Problem description
Only the lines of the data below from the one with "Figure 26 ." through the one with "Table 1. Joint" are wanted. Repeat them exactly.

++++ Task input ++++

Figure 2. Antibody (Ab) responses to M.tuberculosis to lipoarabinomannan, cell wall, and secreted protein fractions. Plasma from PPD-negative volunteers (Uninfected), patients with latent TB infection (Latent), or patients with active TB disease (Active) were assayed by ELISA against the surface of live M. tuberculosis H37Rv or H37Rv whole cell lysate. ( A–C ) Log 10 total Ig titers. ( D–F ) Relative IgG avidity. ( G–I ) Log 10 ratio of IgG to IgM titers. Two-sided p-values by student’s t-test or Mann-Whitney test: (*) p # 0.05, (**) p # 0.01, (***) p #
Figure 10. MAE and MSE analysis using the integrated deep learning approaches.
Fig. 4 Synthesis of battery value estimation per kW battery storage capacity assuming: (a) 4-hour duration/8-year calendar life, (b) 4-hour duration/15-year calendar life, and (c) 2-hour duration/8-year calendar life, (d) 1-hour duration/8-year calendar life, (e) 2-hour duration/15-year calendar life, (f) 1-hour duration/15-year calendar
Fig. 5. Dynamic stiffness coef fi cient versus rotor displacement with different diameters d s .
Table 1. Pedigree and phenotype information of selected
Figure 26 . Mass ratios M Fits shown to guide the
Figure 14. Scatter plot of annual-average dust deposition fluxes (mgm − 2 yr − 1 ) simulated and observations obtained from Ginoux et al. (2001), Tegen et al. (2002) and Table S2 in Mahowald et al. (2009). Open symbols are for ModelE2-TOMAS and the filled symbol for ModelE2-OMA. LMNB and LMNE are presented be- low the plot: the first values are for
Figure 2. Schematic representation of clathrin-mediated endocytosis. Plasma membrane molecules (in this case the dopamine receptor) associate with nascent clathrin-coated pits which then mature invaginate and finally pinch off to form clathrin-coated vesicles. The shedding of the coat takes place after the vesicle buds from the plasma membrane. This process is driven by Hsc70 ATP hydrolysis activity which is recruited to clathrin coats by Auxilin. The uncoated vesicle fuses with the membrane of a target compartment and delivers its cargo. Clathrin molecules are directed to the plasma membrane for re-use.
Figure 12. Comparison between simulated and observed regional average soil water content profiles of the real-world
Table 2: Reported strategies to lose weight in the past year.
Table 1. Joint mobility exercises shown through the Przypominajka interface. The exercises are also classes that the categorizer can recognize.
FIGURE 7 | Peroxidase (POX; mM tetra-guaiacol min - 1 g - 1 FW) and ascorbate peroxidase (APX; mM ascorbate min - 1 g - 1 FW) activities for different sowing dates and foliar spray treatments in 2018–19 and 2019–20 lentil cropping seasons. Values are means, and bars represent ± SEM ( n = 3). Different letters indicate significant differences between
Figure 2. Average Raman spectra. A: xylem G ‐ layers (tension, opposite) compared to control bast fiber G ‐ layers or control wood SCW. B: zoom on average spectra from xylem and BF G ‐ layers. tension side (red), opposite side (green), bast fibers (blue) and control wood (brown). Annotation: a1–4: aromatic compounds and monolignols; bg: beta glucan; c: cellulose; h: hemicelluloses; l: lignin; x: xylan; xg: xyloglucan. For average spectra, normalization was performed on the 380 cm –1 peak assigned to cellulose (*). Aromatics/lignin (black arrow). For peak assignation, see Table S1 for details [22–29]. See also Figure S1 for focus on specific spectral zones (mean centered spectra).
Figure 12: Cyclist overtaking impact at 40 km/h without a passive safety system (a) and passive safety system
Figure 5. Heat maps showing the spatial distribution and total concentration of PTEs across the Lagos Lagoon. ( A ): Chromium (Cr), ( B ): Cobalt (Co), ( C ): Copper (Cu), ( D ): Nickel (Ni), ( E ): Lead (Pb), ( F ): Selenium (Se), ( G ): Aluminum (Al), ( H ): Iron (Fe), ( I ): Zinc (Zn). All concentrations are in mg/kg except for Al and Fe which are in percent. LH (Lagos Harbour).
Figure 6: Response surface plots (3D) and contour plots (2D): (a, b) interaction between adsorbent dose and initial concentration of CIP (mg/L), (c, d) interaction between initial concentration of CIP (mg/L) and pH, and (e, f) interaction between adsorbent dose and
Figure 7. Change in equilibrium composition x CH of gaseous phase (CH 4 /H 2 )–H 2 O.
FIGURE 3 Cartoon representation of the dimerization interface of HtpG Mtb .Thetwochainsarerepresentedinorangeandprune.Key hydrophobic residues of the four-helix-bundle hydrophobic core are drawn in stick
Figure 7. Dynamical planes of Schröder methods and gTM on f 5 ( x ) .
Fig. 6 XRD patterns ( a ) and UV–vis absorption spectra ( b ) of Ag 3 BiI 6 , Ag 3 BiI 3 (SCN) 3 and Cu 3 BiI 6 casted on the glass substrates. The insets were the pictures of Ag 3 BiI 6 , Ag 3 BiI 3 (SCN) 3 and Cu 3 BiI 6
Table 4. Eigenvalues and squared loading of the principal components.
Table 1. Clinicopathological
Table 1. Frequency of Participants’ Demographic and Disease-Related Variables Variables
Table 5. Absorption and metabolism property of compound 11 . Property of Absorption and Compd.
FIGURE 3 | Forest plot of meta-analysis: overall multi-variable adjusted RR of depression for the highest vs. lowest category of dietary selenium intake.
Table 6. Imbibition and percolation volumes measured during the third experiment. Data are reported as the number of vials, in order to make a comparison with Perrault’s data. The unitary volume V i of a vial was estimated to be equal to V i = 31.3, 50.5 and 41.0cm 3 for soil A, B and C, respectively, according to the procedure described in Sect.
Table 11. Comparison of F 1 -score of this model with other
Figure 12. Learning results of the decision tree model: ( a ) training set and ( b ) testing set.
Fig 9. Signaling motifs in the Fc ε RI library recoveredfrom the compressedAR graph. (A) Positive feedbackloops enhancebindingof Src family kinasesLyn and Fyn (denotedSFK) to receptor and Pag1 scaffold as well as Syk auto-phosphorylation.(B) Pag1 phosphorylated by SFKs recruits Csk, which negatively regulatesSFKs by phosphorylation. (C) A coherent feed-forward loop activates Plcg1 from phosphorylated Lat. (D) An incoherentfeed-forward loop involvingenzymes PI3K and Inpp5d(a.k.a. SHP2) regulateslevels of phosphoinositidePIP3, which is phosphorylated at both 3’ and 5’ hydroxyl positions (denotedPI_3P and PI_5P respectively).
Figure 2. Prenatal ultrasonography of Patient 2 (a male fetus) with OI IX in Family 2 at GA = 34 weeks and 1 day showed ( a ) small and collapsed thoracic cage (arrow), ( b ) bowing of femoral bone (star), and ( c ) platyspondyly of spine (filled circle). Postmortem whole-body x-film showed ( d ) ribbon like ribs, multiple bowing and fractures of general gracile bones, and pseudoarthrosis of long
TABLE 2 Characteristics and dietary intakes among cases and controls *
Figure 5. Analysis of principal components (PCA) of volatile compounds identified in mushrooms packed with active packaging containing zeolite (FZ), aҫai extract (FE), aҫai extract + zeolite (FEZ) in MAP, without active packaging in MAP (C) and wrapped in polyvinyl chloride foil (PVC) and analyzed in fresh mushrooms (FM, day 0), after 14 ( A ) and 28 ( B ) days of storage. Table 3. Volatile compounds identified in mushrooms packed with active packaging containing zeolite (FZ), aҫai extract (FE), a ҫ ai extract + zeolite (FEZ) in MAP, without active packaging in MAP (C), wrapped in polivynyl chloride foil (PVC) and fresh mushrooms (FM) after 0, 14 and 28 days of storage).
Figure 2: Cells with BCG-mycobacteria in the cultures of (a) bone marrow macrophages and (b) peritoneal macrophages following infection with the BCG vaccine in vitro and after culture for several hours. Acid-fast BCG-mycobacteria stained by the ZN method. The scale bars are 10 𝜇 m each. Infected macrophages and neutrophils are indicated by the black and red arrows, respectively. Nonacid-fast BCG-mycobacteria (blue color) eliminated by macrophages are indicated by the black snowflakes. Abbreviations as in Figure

++++

Task answer
Figure 26 . Mass ratios M Fits shown to guide the
Figure 14. Scatter plot of annual-average dust deposition fluxes (mgm − 2 yr − 1 ) simulated and observations obtained from Ginoux et al. (2001), Tegen et al. (2002) and Table S2 in Mahowald et al. (2009). Open symbols are for ModelE2-TOMAS and the filled symbol for ModelE2-OMA. LMNB and LMNE are presented be- low the plot: the first values are for
Figure 2. Schematic representation of clathrin-mediated endocytosis. Plasma membrane molecules (in this case the dopamine receptor) associate with nascent clathrin-coated pits which then mature invaginate and finally pinch off to form clathrin-coated vesicles. The shedding of the coat takes place after the vesicle buds from the plasma membrane. This process is driven by Hsc70 ATP hydrolysis activity which is recruited to clathrin coats by Auxilin. The uncoated vesicle fuses with the membrane of a target compartment and delivers its cargo. Clathrin molecules are directed to the plasma membrane for re-use.
Figure 12. Comparison between simulated and observed regional average soil water content profiles of the real-world
Table 2: Reported strategies to lose weight in the past year.
Table 1. Joint mobility exercises shown through the Przypominajka interface. The exercises are also classes that the categorizer can recognize.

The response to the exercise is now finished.